Mais surtout, je crois que j'ai choisi les mains parce que c'est avec elles que l'on prend le plus souvent soin les uns des autres.
L'ŒUVRE GRAPHIQUE
Le travail graphique réalisé par Cinzia Liverano & Gaia Rizzitano pour graphic-gc et graphic-gc.it s'inspire davantage du monde du cinéma que de celui du documentaire. Nous jouons avec cette référence cinématographique pour suggérer un lien entre les stars du cinéma et le rôle héroïque des travailleurs de la santé pendant la période de la pandémie.
Un choix ironique, si l'on veut, mais qui nous oblige à prendre les professionnels au sérieux. S'il est vrai que le sens commun place la santé au premier rang dans la définition de la qualité de vie, et que la crise sanitaire nous a fait vivre cet adage avec douleur, je crois que ceux qui se consacrent à soigner les autres doivent être reconnus selon les mêmes critères de valeur et d'importance.
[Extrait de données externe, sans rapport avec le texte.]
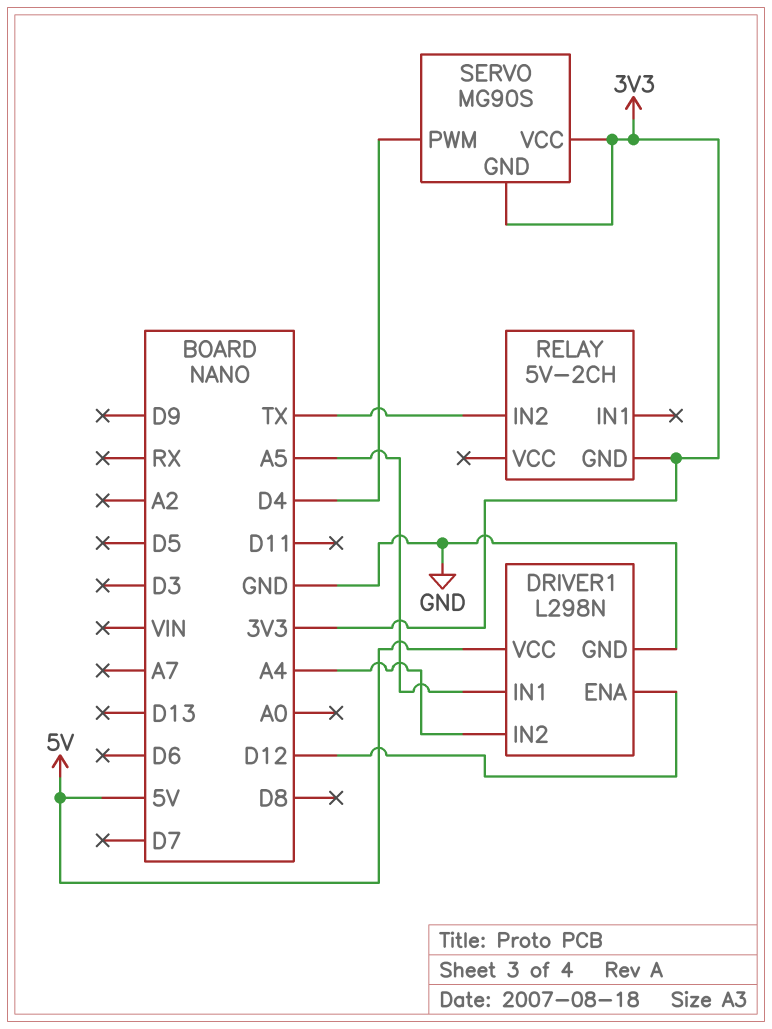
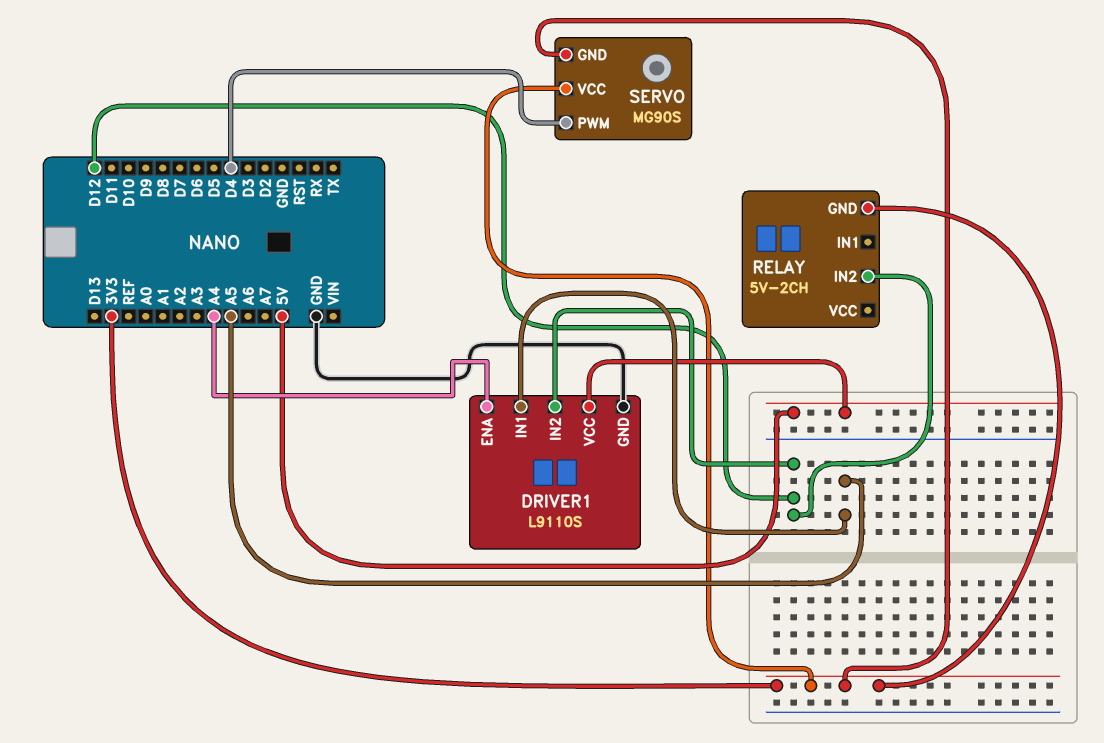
DRIVER1: L298N -> L9110S
DRIVER1 pin ENA: D12 -> A4
DRIVER1 pin IN2: A4 -> D12
RELAY pin IN2: TX -> D12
À travers ces portraits, je souhaite nous inviter à réfléchir sur la justesse de la reconnaissance d'une personne uniquement pour ses compétences professionnelles et le travail qu'elle accomplit. Les compositions incluent différentes facettes de chaque participant : gestes, lieux de vie et de travail, membres de la famille, collègues, intérêts, et s'attardent sur l'expressivité et le goût de chacun. Je veux raconter une complexité humaine qui est la richesse et l'unicité que chacun d'entre nous apporte sur son lieu de travail. La prendre en compte est, à mon sens, un acte préalable et nécessaire au changement vers une société dite « inclusive ».
La vie personnelle ne peut pas succomber aux exigences du travail ou être endommagée par des parcours professionnels extrêmement difficiles et complexes.